Friday, May 02, 2008
What can happen when you take a team’s stats too seriously, while ignoring player projections
You end up with ridiculous conclusions. BP says that these teams have the highest chances of making the playoffs:
80.3: Arizona
68.9: Oakland
53.9: Chicago (AL)
52.1: Tampa Bay
How can TB be on the list and not Boston? Boston is the better team with the better record! What about CLE, an excellent team in a division with teams that have terrible records, other than CWS, who are a terrible team? Why is OAK on the list, but not ANA, when they have the same record, and ANA is the better team?
Those numbers, as well as the rest of the numbers in BP’s playoffs odds, are ridiculous because they are using some kind of silly system to compute each team’s expected wp for the rest of the season, which involves, I think (it is impossible to tell, when you have 136 different labels, stats, explanations, etc.), putting a great deal of weight on a team’s current season “something,” be it w/l record, pythag. record, underlying EQ hitting and pitching, or whatever, and then doing some kind of regression toward .500, rather than just doing what they do at the beginning of the season, which is using each player’s projection, both performance rates, and playing time, which is THE correct way to do it.
I say what they are doing is silly and wrong not because I know and understand exactly what they are doing (I don’t), but only because if you look at the results, you can easily see that they make zero sense.

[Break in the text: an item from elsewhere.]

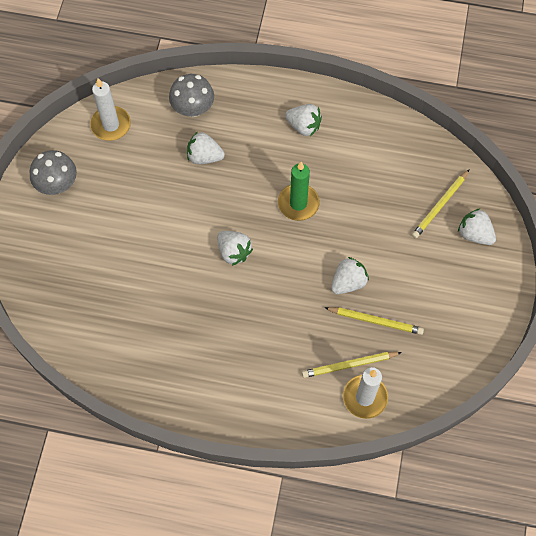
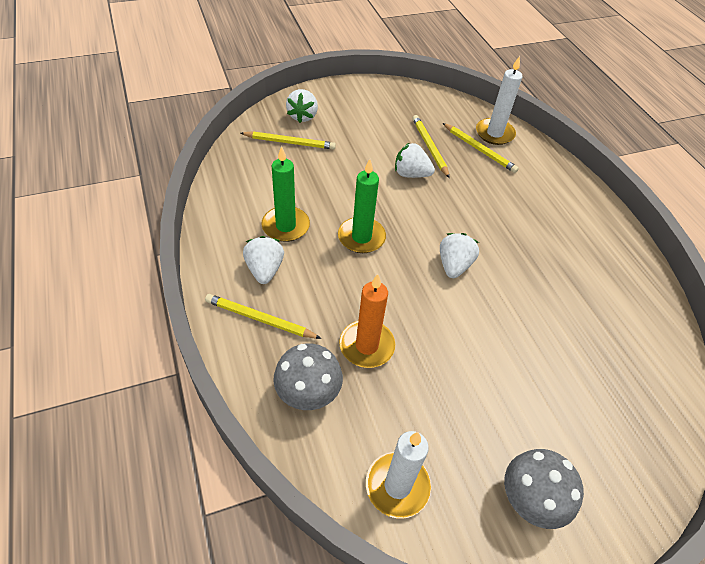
camera: 125 degrees left, 15 degrees down
white strawberry [187,132,225,164] -> orange candle [339,274,395,368]
none -> yellow pencil [205,294,321,339]
none -> green candle [261,146,310,242]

As you can see from these, and their other “playoff odds,” numbers, doing whatever they are doing, is spitting out obviously ridiculous numbers.
Check these out:
The Angels, with an 18-12 record, and obviously a good team, based on everyone’s pre-season projections, including BP’s own, are somehow now a .486 team going forward, if I am reading their charts correctly (which is no easy task)! How is that possible? I assume that they must have some kind of bad underlying offense and defensive numbers so far this season. I don’t really know.
The WS, a bad team, somehow are now a .537 team now going forward, better than the Phillies, Mets, Braves, Boston, Yankees, and Tigers.
I don’t think I need to go on. Does anyone at BP actually look at these numbers to see if they make any sense? Because they don’t.
I am looking at the “post-season odds report” and then the link to their “adjusted standings report” and I can’t make much sense of it, so I will admit that the “pct3” column may not be their expected wp going forward, although I think it is, but either way, the final expected w/l for each team, as well as their expected odds of making the playoffs, are ridiculous.